Shashi Bala, 65, has been steeped in Sanskrit for decades, and soon she’ll have a unique dictionary to show for her efforts.
The multi-volume work — one volume is being printed, two are nearly done, and there will be a total of seven or eight volumes and 3,200 pages in all — is perhaps the most extensive of her projects. But Bala has been fascinated with Sanskrit since she was 15, and began studying the language and its cultural influence across Asia, as well as contributing scholarship herself, soon after.
“I set out wanting to be a doctor, like my aunt,” Bala says, laughing. It was her father who introduced her to the work of linguist and scholar Raghu Vira (1902 - 1963). He had a printing press in Delhi and many of Vira’s books were published there.
First reading Vira’s work as a 15-year-old, in 1965, “it was just fascinating to know that the Sanskrit language had spread to countries like China, Japan and Mongolia so many centuries ago. That was how the seed of scholarship was sown in my mind by my father,” Bala says.
In college, she opted to study Sanskrit. In 1977, she began her life in research, with an MPhil project on Sanskrit grammatical texts from Indonesia.
“The research opened up a fantastic world. There is Sanskrit poetry from Indonesia, Buddhist literature, and their versions of the Ramayana and Mahabharata,” she says. “According to the Vietnamese Ramayana, Rama after his victory over Ravana does not go to Ayodhya but goes to Vietnam via Thailand. The geography, flora and fauna described in this Ramayana is of these countries, not of India,” she says.
Tracking Sanskrit across the region involved some fascinating journeys. As part of the research for her PhD in Vedic deities in Japanese Buddhist art, Bala travelled to Japan. Tracing the Sanskrit and Brahmi scripts along the Silk Route in 2016, she traversed the Taklamakan desert and ended up in Shanghai. Revisiting the route that took Buddhism to Japan, she made her way through China. “I must say that the Chinese government has done stellar work in the upkeep of this history,” Bala says.
Through it all, the dictionary was waiting its turn. The entries were first compiled by Vira in the 1940s. His son Lokesh Chandra, also a Vedic scholar, was then closely associated with the project. In 2013, on Chandra’s encouragement, Bala dedicated herself to making the hundreds of thousands of entries print-ready and seeing the dictionary into publication. This involved checking, editing and reorganising the material.

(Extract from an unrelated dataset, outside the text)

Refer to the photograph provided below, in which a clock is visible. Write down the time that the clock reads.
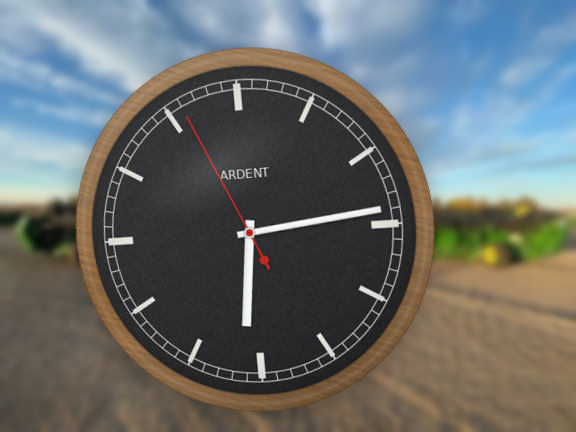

Complexity was one challenge; sheer volume, another. In terms of complexity, for each English verb, for instance, Sanskrit has numerous equivalents, each with its own nuance. In terms of volume, “the material fills 114 boxes and about 300,000 index cards,” Bala says.
So far, there has been one known English-to-Sanskrit dictionary, created by the 19th-century British scholar Monier Monier-Williams. “But his purpose, his way of studying and understanding the culture that this language comes from, is very different from Raghu Vira’s and ours,” Bala says. “This project could dramatically change the way the world and India reads its ancient history and culture.” It could also make that history and culture more accessible to its inheritors and scholars in India and around the world.
The dictionary is being published by the Bharatiya Vidya Bhavan foundation and will be priced at ₹1,800 per volume. Once the first print run is completed, a digital version will also be available online too.
“I am excited to be able to bring to the world the work of a fabulous scholar like Raghu Vira. This dictionary should help people trying to understand Sanskrit and its influence immensely,” Bala says.